Yankees’ Randy Levine calls out Scott Boras for MLB restart meddling

Scott Boras has turned into the Dr. Evil of these ugly talks to restart Major League Baseball. People throughout the industry insist he’s secretly and illicitly pulling the strings behind the MLB Players Association’s tactics.

On Thursday, Yankees president Randy Levine put his name to the accusations.

“I happen to like Scott Boras. I’ve done a lot of business with him. He’s very smart,” Levine told The Post. “I haven’t talked to him on this matter, but I’m really disappointed because I’m hearing from everywhere — on both sides of this matter — that he is trying to impede this thing.”

On May 27, Reds pitcher Trevor Bauer, who is not represented by Boras, tweeted, “Hearing a LOT of rumors about a certain player agent meddling in MLBPA affairs. If true — and at this point, these are only rumors — I have one thing to say… Scott Boras, rep your clients however you want to, but keep your damn personal agenda out of union business.”

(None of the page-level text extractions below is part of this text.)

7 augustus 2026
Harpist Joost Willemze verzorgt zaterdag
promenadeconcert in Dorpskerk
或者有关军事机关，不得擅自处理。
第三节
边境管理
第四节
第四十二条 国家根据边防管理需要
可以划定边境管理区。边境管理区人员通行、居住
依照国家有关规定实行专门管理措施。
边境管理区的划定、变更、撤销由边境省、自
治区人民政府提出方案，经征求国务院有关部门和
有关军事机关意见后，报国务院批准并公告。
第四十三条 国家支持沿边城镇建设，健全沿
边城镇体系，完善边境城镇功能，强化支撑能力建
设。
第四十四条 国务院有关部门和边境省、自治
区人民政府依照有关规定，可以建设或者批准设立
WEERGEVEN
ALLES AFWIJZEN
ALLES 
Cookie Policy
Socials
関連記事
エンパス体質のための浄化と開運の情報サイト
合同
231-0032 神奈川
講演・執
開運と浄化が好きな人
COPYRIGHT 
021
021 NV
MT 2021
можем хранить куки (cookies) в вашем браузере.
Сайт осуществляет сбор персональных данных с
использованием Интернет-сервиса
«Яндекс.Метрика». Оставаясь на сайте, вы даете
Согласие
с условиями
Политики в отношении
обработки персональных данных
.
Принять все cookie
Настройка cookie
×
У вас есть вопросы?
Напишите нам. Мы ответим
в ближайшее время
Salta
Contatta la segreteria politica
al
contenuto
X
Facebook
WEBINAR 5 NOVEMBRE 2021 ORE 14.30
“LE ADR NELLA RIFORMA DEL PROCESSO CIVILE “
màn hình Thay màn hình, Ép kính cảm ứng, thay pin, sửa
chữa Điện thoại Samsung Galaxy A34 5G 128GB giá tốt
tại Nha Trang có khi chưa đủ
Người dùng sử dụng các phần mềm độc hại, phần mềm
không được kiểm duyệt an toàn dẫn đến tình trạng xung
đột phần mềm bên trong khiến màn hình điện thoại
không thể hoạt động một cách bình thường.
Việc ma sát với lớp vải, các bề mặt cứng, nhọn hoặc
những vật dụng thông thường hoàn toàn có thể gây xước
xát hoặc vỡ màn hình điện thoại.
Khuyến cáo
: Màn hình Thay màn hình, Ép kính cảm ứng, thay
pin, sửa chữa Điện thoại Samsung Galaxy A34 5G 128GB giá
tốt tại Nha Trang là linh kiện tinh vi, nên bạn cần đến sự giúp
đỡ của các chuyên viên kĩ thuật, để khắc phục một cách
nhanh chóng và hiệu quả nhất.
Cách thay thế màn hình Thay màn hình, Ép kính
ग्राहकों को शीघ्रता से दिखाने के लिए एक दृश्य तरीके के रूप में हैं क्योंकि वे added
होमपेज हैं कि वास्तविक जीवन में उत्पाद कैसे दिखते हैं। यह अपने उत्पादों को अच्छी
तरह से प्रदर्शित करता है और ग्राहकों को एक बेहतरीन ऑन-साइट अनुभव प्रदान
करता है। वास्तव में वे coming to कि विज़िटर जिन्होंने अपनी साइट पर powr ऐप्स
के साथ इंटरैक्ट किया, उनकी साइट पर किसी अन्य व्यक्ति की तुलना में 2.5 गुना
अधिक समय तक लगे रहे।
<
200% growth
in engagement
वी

On Thursday, Boras told The Post, “The players I represent have said two things: ‘Where and when.’ And it is the players that I represent that determine what their union does. It is their voice, and my only role is consulting them when asked.”

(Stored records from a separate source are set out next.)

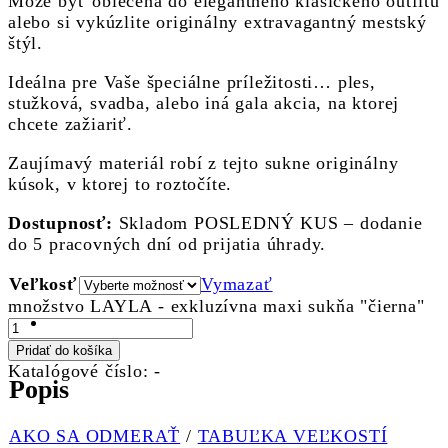
Môže byť oblečená do elegantného klasického outfitu
alebo si vykúzlite originálny extravagantný mestský
štýl.
Ideálna pre Vaše špeciálne príležitosti… ples,
stužková, svadba, alebo iná gala akcia, na ktorej
chcete zažiariť.
Zaujímavý materiál robí z tejto sukne originálny
kúsok, v ktorej to roztočíte.
Dostupnosť:
Skladom POSLEDNÝ KUS – dodanie
do 5 pracovných dní od prijatia úhrady.
Veľkosť
Vymazať
množstvo LAYLA - exkluzívna maxi sukňa "čierna"
Pridať do košíka
Katalógové číslo:
-
Popis
AKO SA ODMERAŤ
/
TABUĽKA VEĽKOSTÍ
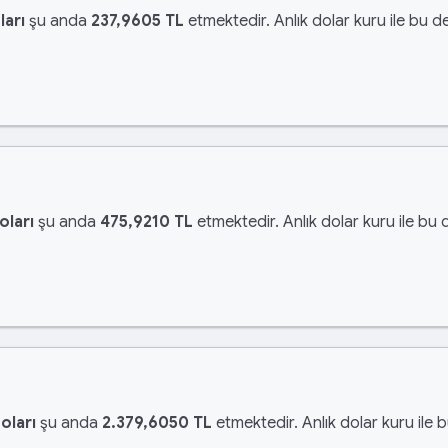
ları
şu anda
237,9605 TL
etmektedir. Anlık dolar kuru ile bu de
oları
şu anda
475,9210 TL
etmektedir. Anlık dolar kuru ile bu 
oları
şu anda
2.379,6050 TL
etmektedir. Anlık dolar kuru ile 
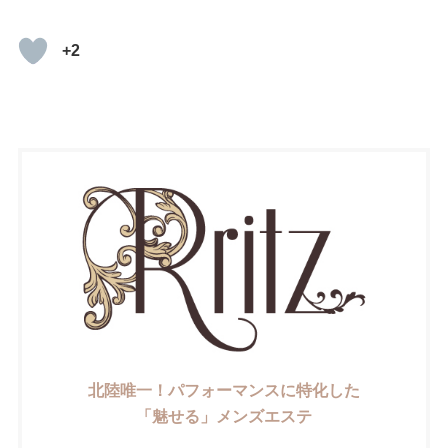
+2
北陸唯一！パフォーマンスに特化した
「魅せる」メンズエステ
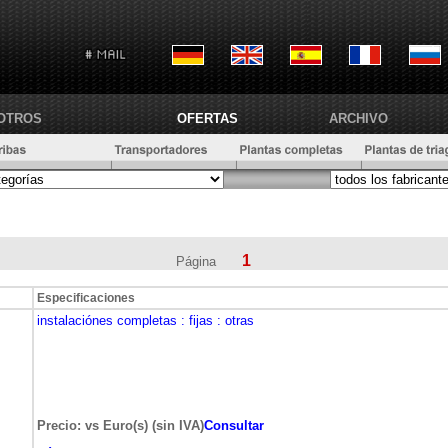
OTROS
OFERTAS
ARCHIVO
1
Página
Especificaciones
instalaciónes completas
: fijas
: otras
Precio: vs Euro(s) (sin IVA)
Consultar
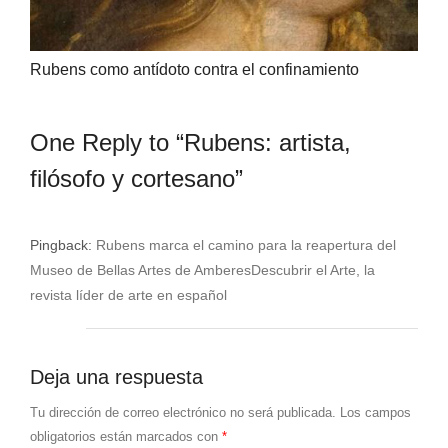
Rubens como antídoto contra el confinamiento
One Reply to “Rubens: artista,
filósofo y cortesano”
Pingback:
Rubens marca el camino para la reapertura del
Museo de Bellas Artes de AmberesDescubrir el Arte, la
revista líder de arte en español
Deja una respuesta
Tu dirección de correo electrónico no será publicada.
Los campos
obligatorios están marcados con
*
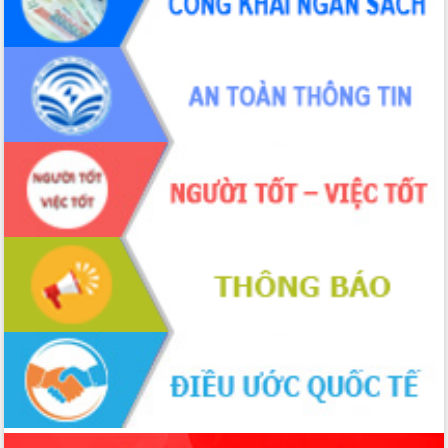
phá cơ chế - Hợp tác công tư
Đề án 06 tạo bước ngoặt đột phá trong
cải cách hành chính tỉnh Đắk Lắk
Kết nối tour, đẩy mạnh chuyển đổi số
để phát triển du lịch Đắk Lắk
Khởi động Dự án Đầu tư xây dựng hạ
tầng kỹ thuật Cụm công nghiệp Tân
Tiến
Gặp mặt các cơ quan báo chí nhân Kỷ
niệm 101 năm Ngày Báo chí Cách
mạng Việt Nam
Đắk Lắk sơ kết 4 năm triển khai thực
hiện Đề án 06 của Chính phủ
Họp báo thông tin về Hội nghị Công bố
Quy hoạch và Xúc tiến đầu tư tỉnh Đắk
Lắk
Khơi thông điểm nghẽn, đẩy nhanh
giải ngân vốn khắc phục thiên tai
HĐND tỉnh thông qua điều chỉnh Quy
hoạch tỉnh thời kỳ 2021-2030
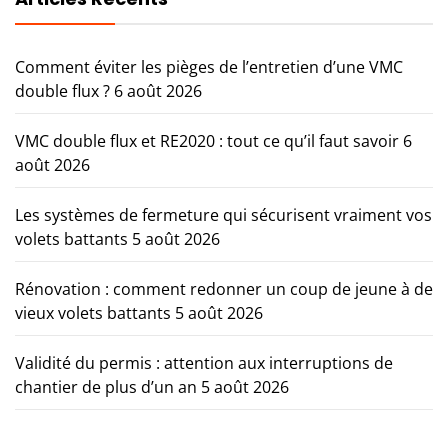
Comment éviter les pièges de l’entretien d’une VMC
double flux ?
6 août 2026
VMC double flux et RE2020 : tout ce qu’il faut savoir
6
août 2026
Les systèmes de fermeture qui sécurisent vraiment vos
volets battants
5 août 2026
Rénovation : comment redonner un coup de jeune à de
vieux volets battants
5 août 2026
Validité du permis : attention aux interruptions de
chantier de plus d’un an
5 août 2026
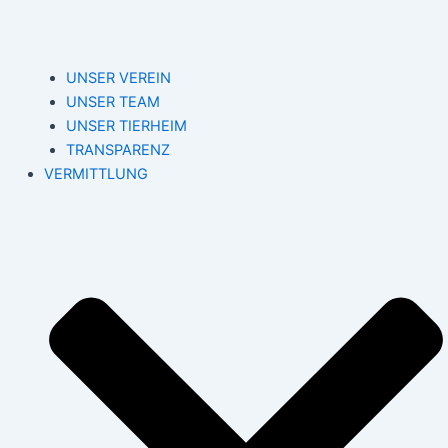
UNSER VEREIN
UNSER TEAM
UNSER TIERHEIM
TRANSPARENZ
VERMITTLUNG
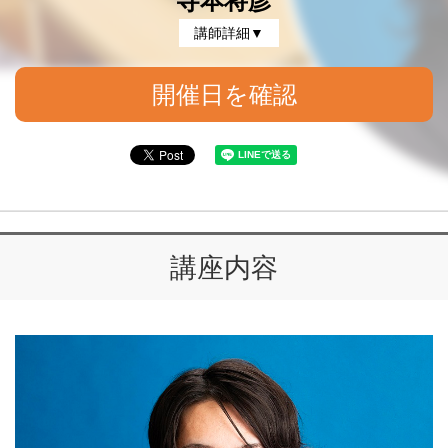
寺本将彦
講師詳細▼
開催日を確認
講座内容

“I talk to Scott every day, and I talk to the union every day ‘’ Yankees player representative Zack Britton, a Boras client, told USA Today. “He has never tried to influence my thoughts with the union. Never. I ask for his advice. He gives it. But he doesn’t interfere with the union business at all.”

The negotiations remain heated even as the two sides move closer to common ground, with Rob Manfred offering a 60-game regular-season schedule for prorated pay and the union countering with 70 games. Levine reiterated his belief that it’s time to get going.

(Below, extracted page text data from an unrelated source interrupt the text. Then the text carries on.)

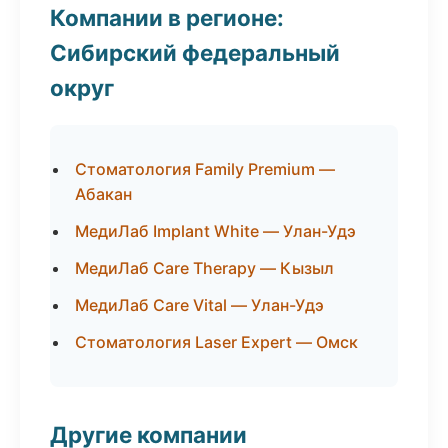
Компании в регионе:
Сибирский федеральный
округ
Стоматология Family Premium —
Абакан
МедиЛаб Implant White — Улан-Удэ
МедиЛаб Care Therapy — Кызыл
МедиЛаб Care Vital — Улан-Удэ
Стоматология Laser Expert — Омск
Другие компании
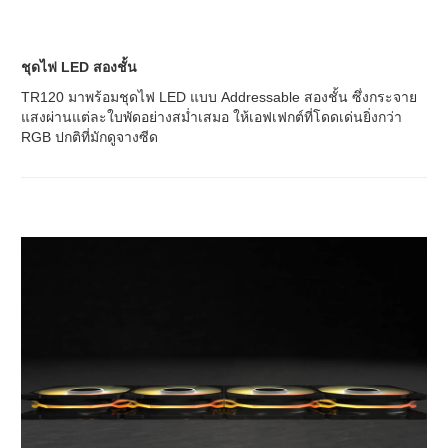
ชุดไฟ LED สองชั้น
TR120 มาพร้อมชุดไฟ LED แบบ Addressable สองชั้น ซึ่งกระจาย
แสงผ่านแต่ละใบพัดอย่างสม่ำเสมอ ให้เอฟเฟกต์ที่โดดเด่นยิ่งกว่า
RGB ปกติที่มักดูจางซีด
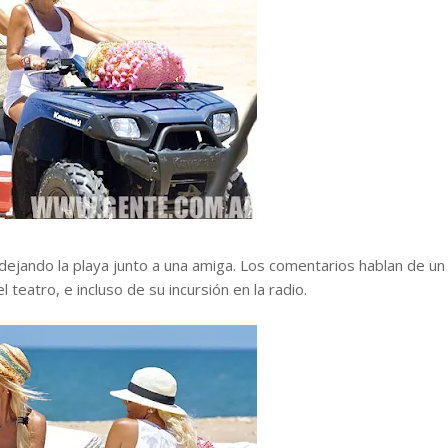
 dejando la playa junto a una amiga. Los comentarios hablan de un
l teatro, e incluso de su incursión en la radio.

With the players getting their prorated pay, Levine said, “Now what has to happen is the players have to agree with owners on the health and safety protocols. … What I would suggest that the clubs do is, we have a remedy [to unilaterally implement the schedule at prorated pay]. ‘We’ve sent you all this other stuff, let’s figure this out. I’ll publish a schedule, and let’s play.’

“I think the players are our product,” Levine said. “This isn’t disrespecting the players. I’m not saying anything negative. If we’ve come to a point in the road where we’re not able to [finish the talks], we need to take it.”